Web document revisions
•••••

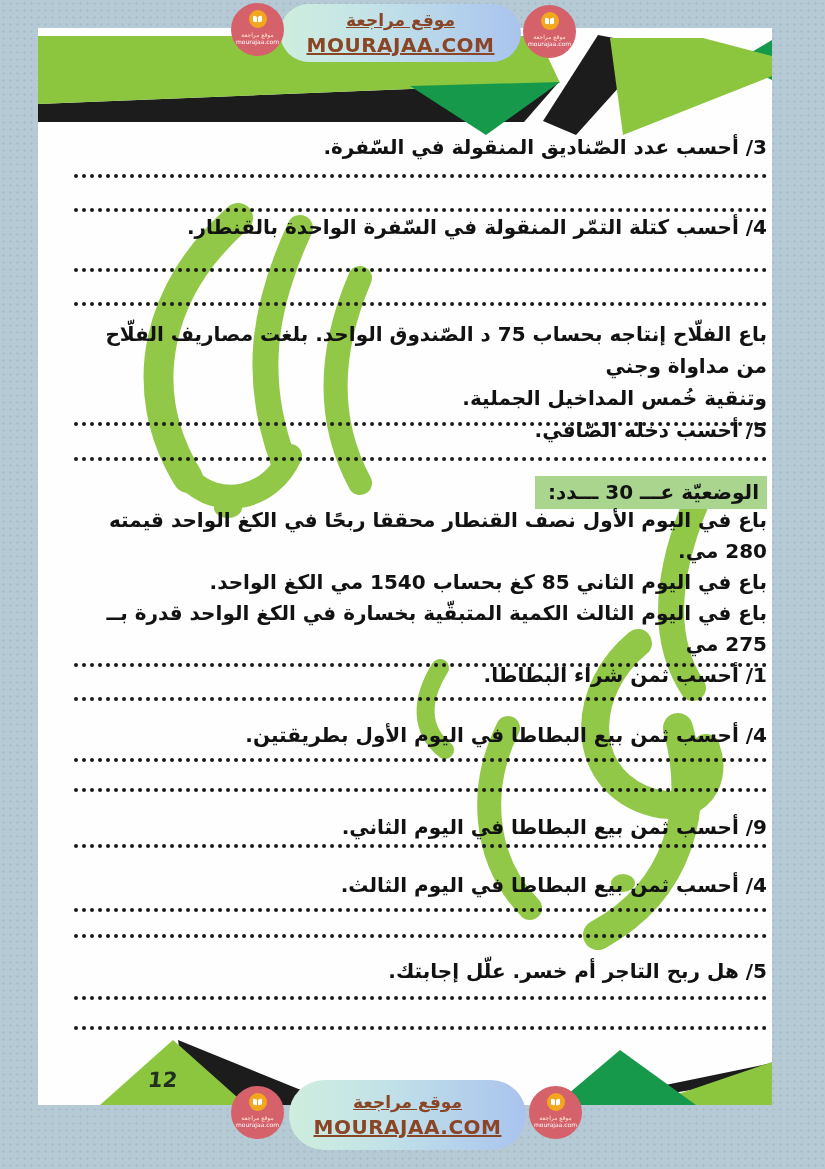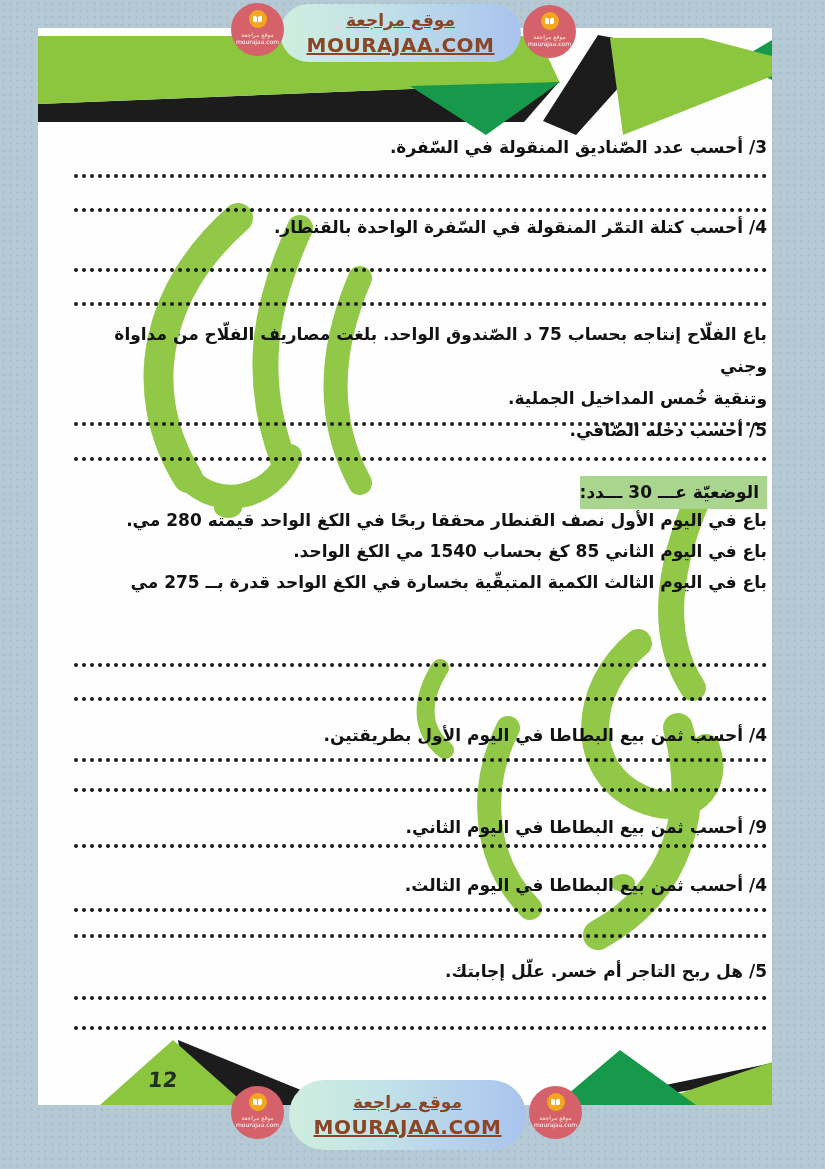"3/ أحسب عدد الصّناديق المنقولة" .trow { font-size: 17px -> 20px }
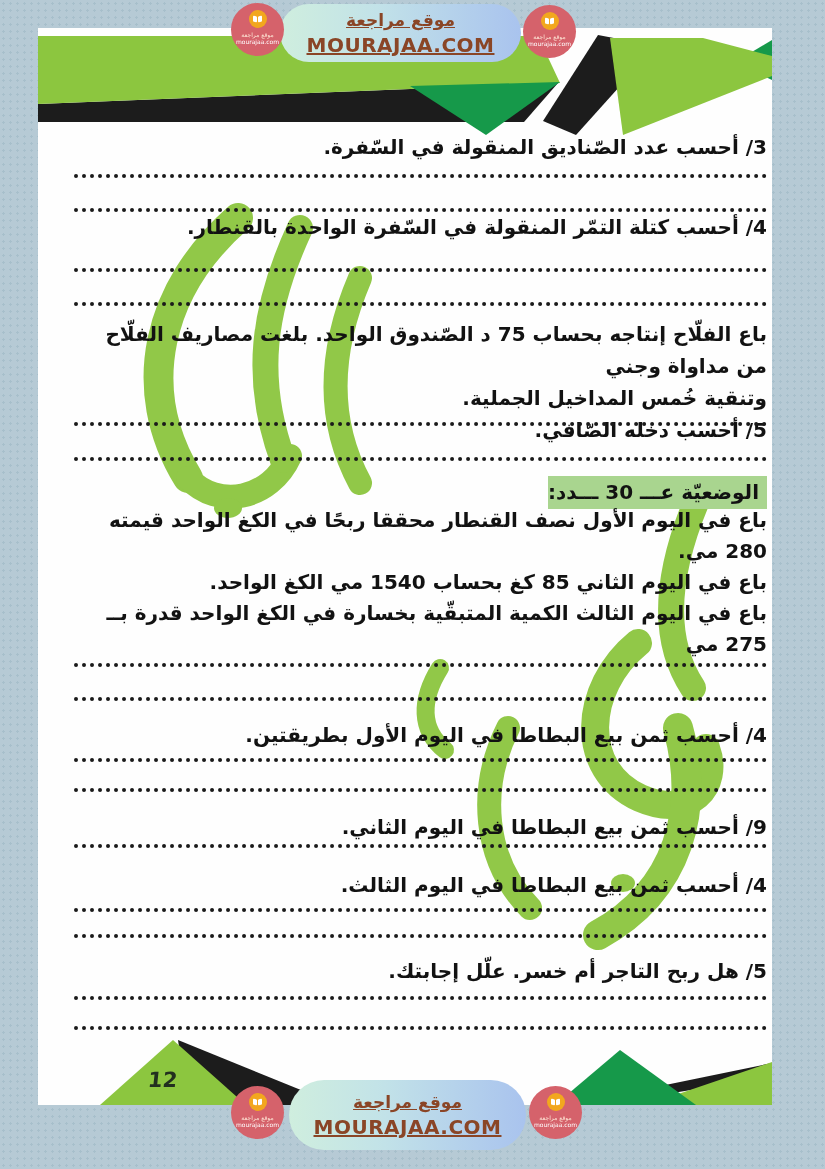"الوضعيّة عـــ 30 ـــدد:" .hl { padding: 1px 8px 2px 0 -> 1px 8px 2px 13px }
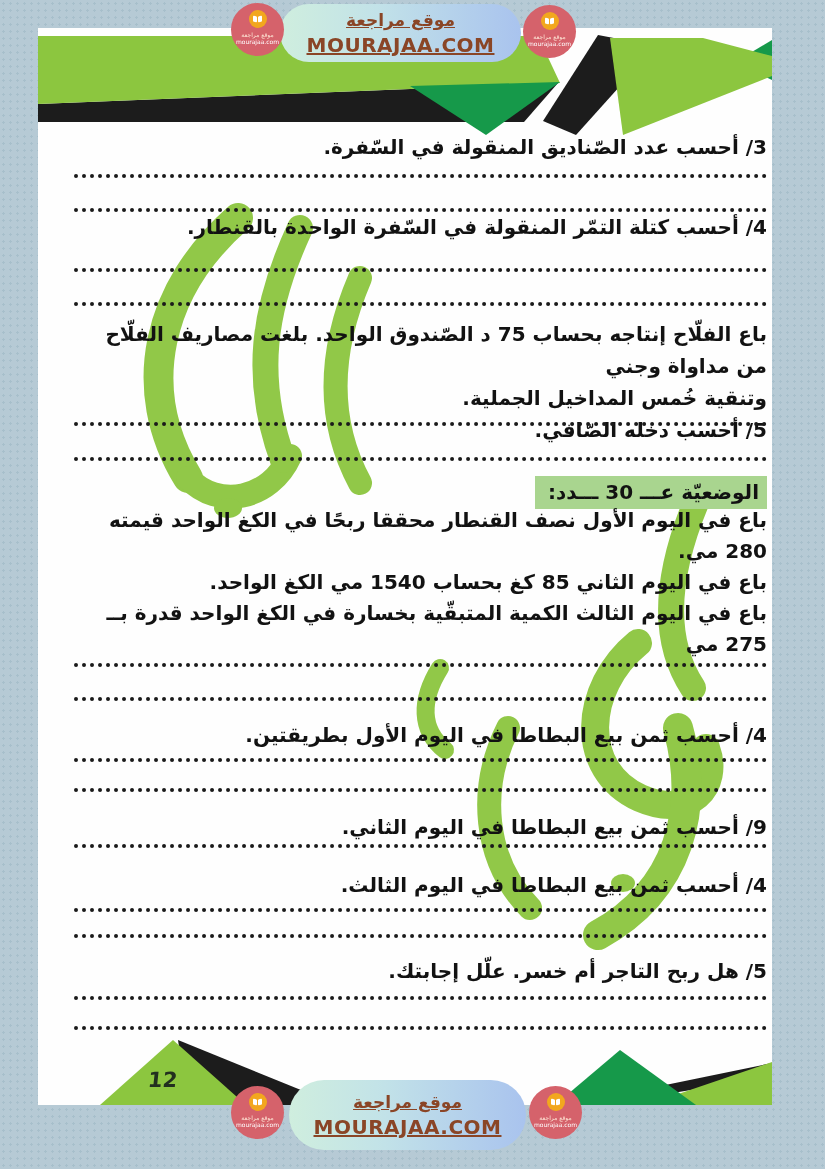"1/ أحسب ثمن شراء البطاطا." div { html: none -> <div>1/ أحسب ثمن شراء البطاطا.</div> }
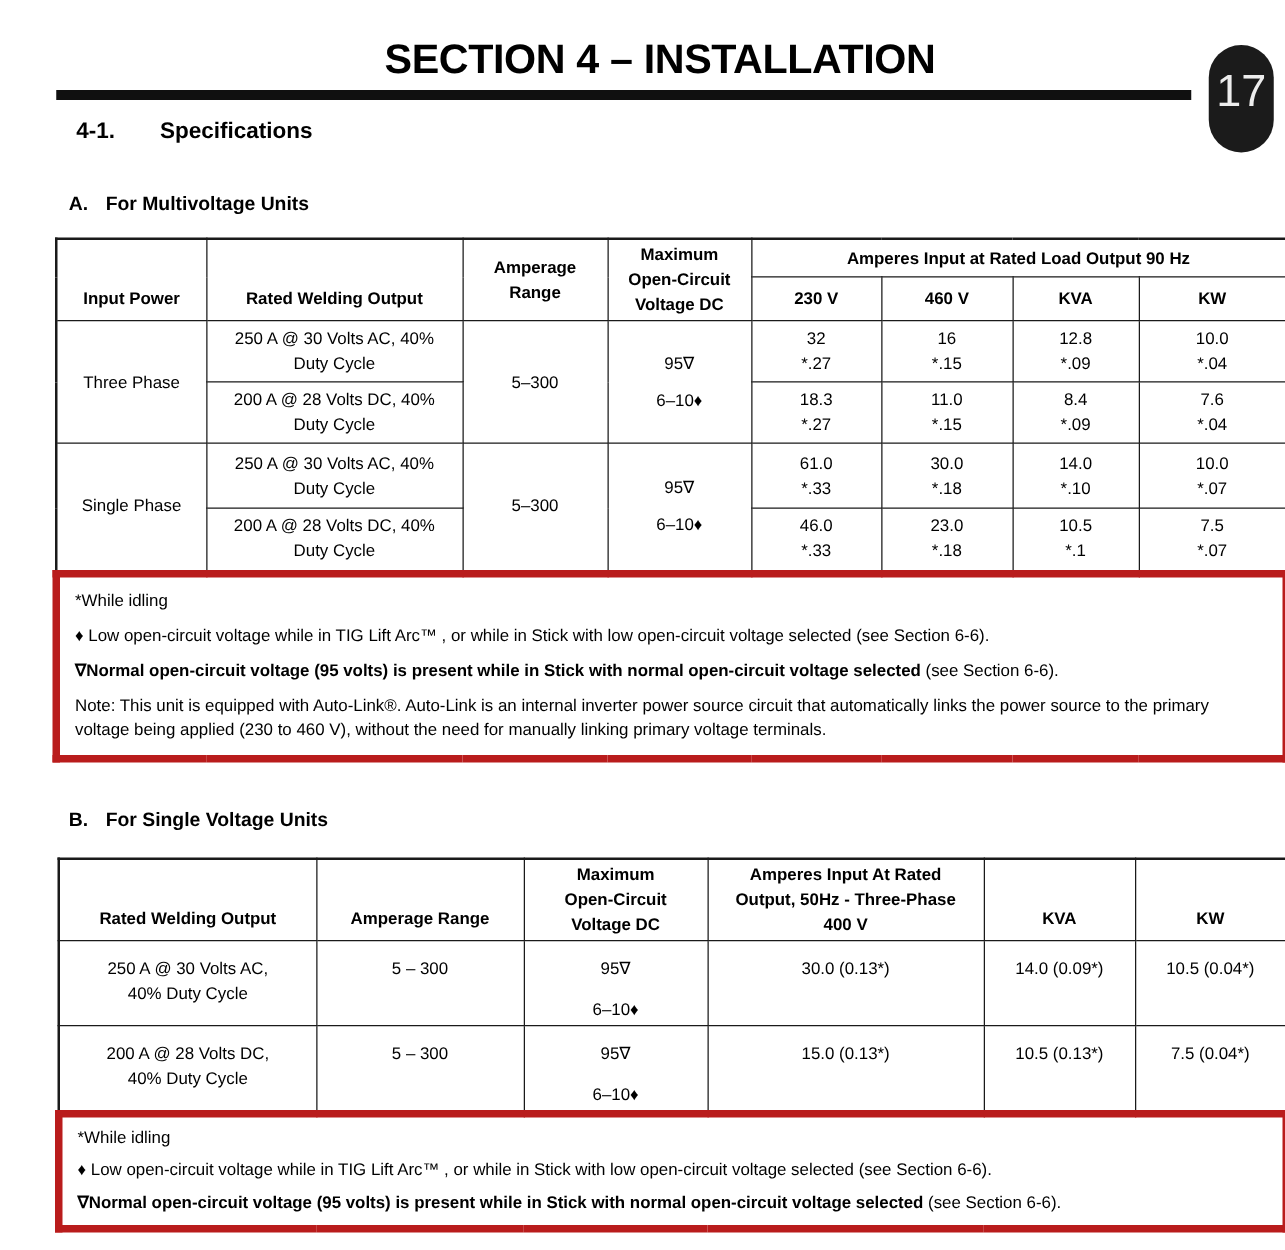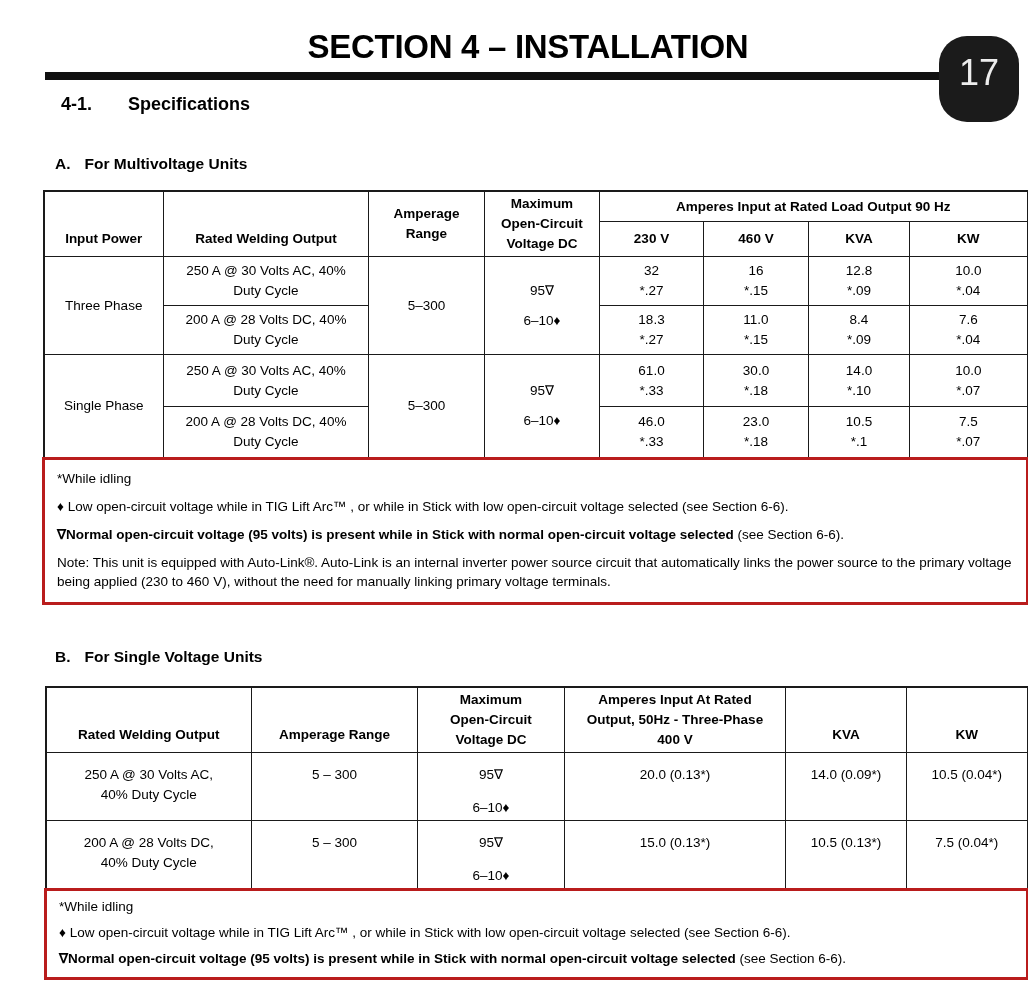"17" .page-tab { width: 80px -> 52px }
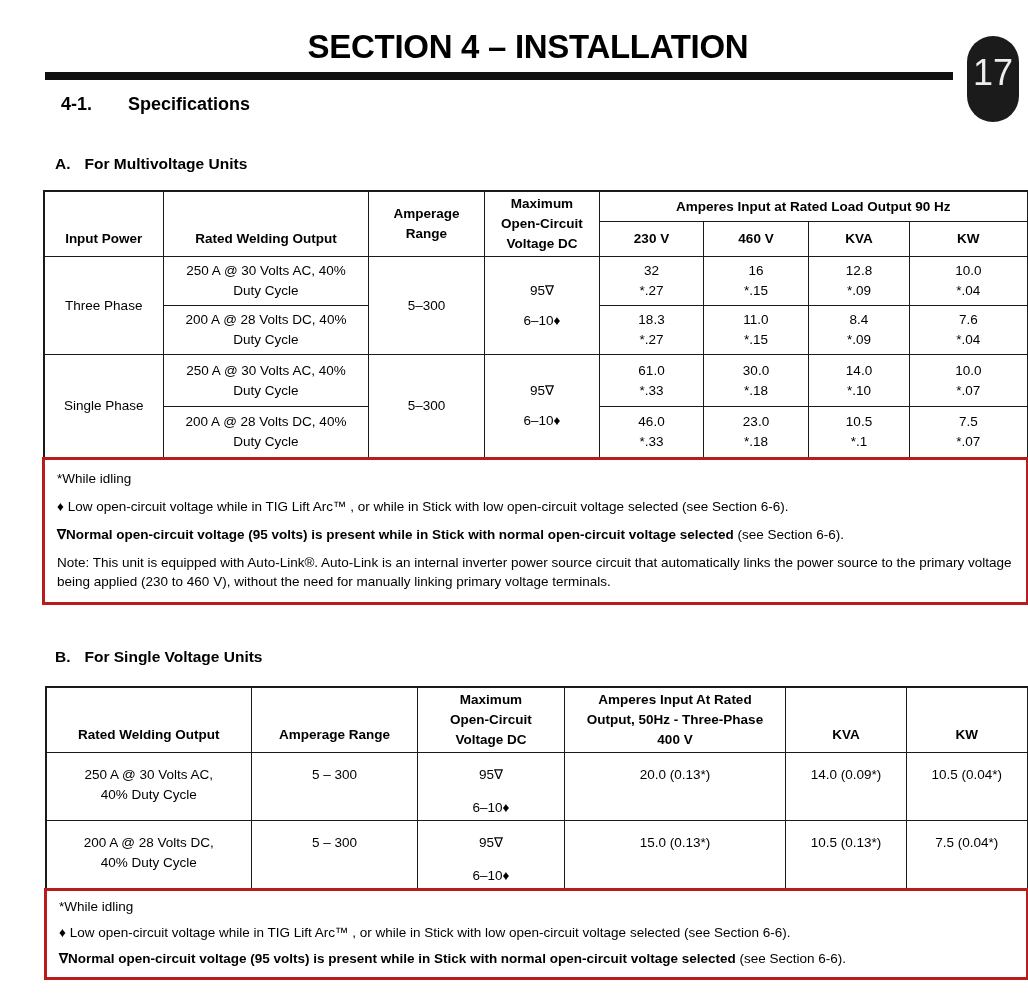"*While idling" .fnotes { border: 3px solid #b91c1c -> 6px solid #b91c1c }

•••••

**Task goal**
Give back exactly the lines from the line with "padding: 1px 8px" through the final line of the entries above, and keep pictures out of the copy.

**Answer to this problem**
"الوضعيّة عـــ 30 ـــدد:" .hl { padding: 1px 8px 2px 0 -> 1px 8px 2px 13px }
"1/ أحسب ثمن شراء البطاطا." div { html: none -> <div>1/ أحسب ثمن شراء البطاطا.</div> }
"17" .page-tab { width: 80px -> 52px }
"*While idling" .fnotes { border: 3px solid #b91c1c -> 6px solid #b91c1c }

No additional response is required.